*PROMPT*:
Summarize the forum thread below about commuting wheel and tire sizes in two sentences.

*SELECTED EXCERPT*:
┌──

# Poll: What size wheels/tires do you commute on?



## Henry Chinaski (Feb 3, 2004)

What size wheels/tires do you commute on?


----------



## JCavilia (Sep 12, 2005)

You left out all the 27" sizes. Some of us use old bikes for commuting.


----------



## Henry Chinaski (Feb 3, 2004)

JCavilia said:


> You left out all the 27" sizes. Some of us use old bikes for commuting.


Doh! :blush2:


----------



## Scot_Gore (Jan 25, 2002)

Henry Chinaski said:


> Doh! :blush2:


I added it


----------



## empty_set (Nov 1, 2006)

Conti Contacts


----------



## bigbill (Feb 15, 2005)

700c Velocity Deep V, PW hubs, 36 spoke supercomp built by Joe Young. They cost as much as my frame but they are so sweet. 
25mm Conti Ultra Gatorskins wire with a Mr Tuffy in the rear. 
28-38mm tubes for more puncture resistance and less air loss through the week. 120# on Sunday night is only 115# by Friday. 
If I weighed 30 pounds less I would worry about component weight.


----------



## saf-t (Sep 24, 2008)

Poal needs multiple option combinations...

700 x 23/25 in nice weather
26 x 1.5 once the winter bike comes out
26 x 1.9 studs when it get's really ugly


----------



## empty_set (Nov 1, 2006)

bigbill said:


> 700c Velocity Deep V, PW hubs, 36 spoke supercomp built by Joe Young. They cost as much as my frame but they are so sweet.
> 25mm Conti Ultra Gatorskins wire with a Mr Tuffy in the rear.
> 28-38mm tubes for more puncture resistance and less air loss through the week. 120# on Sunday night is only 115# by Friday.
> If I weighed 30 pounds less I would worry about component weight.


Yeah, I use the Mr. Tuffy Liners front/back and Stans sealant in the tubes. It makes for a heavier wheel but the flat prevention has been more than adequate especially for some of the areas I have to ride through.


----------



## bigbill (Feb 15, 2005)

empty_set said:


> Yeah, I use the Mr. Tuffy Liners front/back and Stans sealant in the tubes. It makes for a heavier wheel but the flat prevention has been more than adequate especially for some of the areas I have to ride through.


In many years of commuting, the only rapid and dynamic depressurization of a front tire was due to a piece of sheet metal that destroyed the tire. All of my other dynamic depressurizations were on the rear tire due to glass that was likely rolled pointy side up by the front tire. In my rack bag I have a four inch long section of tuffy to use as a tire boot along with a large piece of the material Park uses for their peel and stick patches. I also carry three tubes, three CO2 cartridges, and a minipump. Anal-retentive has a hyphen..


----------



## Chain (Dec 28, 2006)

700x23 Conti 4000s's. It's what's on the bike.


----------



## zpl (May 7, 2007)

During the wet wintertime I rode the stock tires that came with my bike, 700x32 Conti City Rides. Now that the long rides of summer are here my favorite combo is a 28mm Gatorskin in the back and 25mm GP4000s up front.


----------



## Jesse D Smith (Jun 11, 2005)

700x32 seem to be the best size for me. They're plenty faster and smoother than knobbys, and cushier and more flat resistant than 23's or 25's. Of course you need to have a frame with clearance. I went high end with the Schwalbe Marathon Supreme model, but I'm a committed commuter, so I'll be putting plenty of miles on them.

└──

*DATA LISTING*:
┌──

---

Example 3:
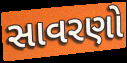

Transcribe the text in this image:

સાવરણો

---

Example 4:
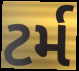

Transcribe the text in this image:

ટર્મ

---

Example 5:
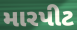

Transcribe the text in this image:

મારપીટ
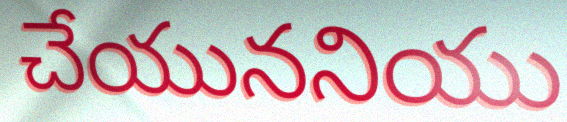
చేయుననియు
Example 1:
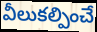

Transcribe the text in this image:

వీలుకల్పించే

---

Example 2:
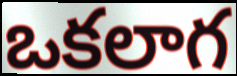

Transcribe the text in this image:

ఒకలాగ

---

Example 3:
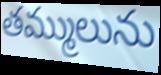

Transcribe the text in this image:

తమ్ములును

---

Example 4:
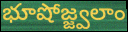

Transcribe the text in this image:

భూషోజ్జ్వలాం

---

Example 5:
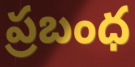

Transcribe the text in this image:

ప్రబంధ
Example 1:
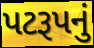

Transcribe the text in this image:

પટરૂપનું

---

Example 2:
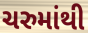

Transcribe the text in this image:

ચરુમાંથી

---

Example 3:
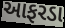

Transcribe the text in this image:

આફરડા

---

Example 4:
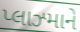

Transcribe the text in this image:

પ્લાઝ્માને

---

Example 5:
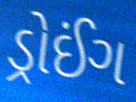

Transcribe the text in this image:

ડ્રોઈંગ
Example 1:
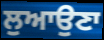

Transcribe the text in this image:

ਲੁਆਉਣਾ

└──
┌──

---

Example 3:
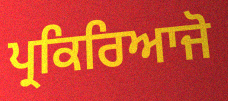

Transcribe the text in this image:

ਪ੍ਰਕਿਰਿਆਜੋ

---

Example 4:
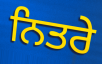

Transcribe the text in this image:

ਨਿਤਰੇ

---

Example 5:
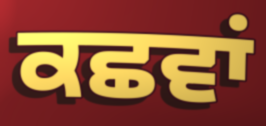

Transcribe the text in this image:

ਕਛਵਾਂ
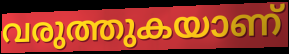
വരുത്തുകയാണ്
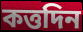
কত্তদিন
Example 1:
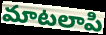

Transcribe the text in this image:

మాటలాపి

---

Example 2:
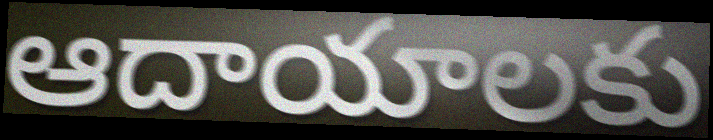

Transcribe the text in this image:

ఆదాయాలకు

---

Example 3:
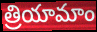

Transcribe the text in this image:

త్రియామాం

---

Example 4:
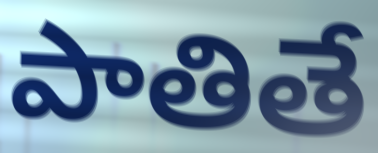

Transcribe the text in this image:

└──
┌──

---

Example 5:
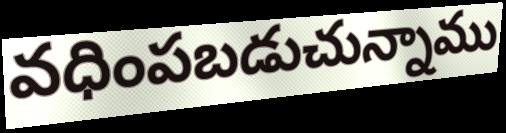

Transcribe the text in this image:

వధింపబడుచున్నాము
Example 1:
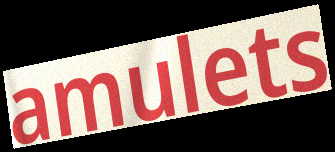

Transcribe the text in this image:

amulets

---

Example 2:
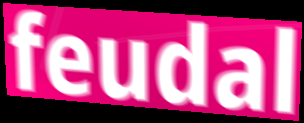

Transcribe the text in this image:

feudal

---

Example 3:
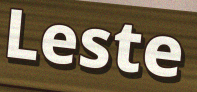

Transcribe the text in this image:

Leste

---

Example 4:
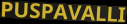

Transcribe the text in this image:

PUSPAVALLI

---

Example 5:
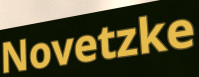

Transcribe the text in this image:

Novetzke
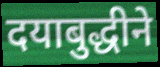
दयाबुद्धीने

└──

*WORKED SOLUTION*:
A poll asks which wheel and tire sizes people commute on, and after one member notes that the 27-inch sizes were left out, another member adds them. Members then describe setups ranging from 700x23 to 700x32 tires, 26-inch tires with studs for bad winter conditions, and puncture protection from Mr. Tuffy liners and sealant, and one rider favors 700x32 as faster than knobbies and more flat resistant than 23s or 25s.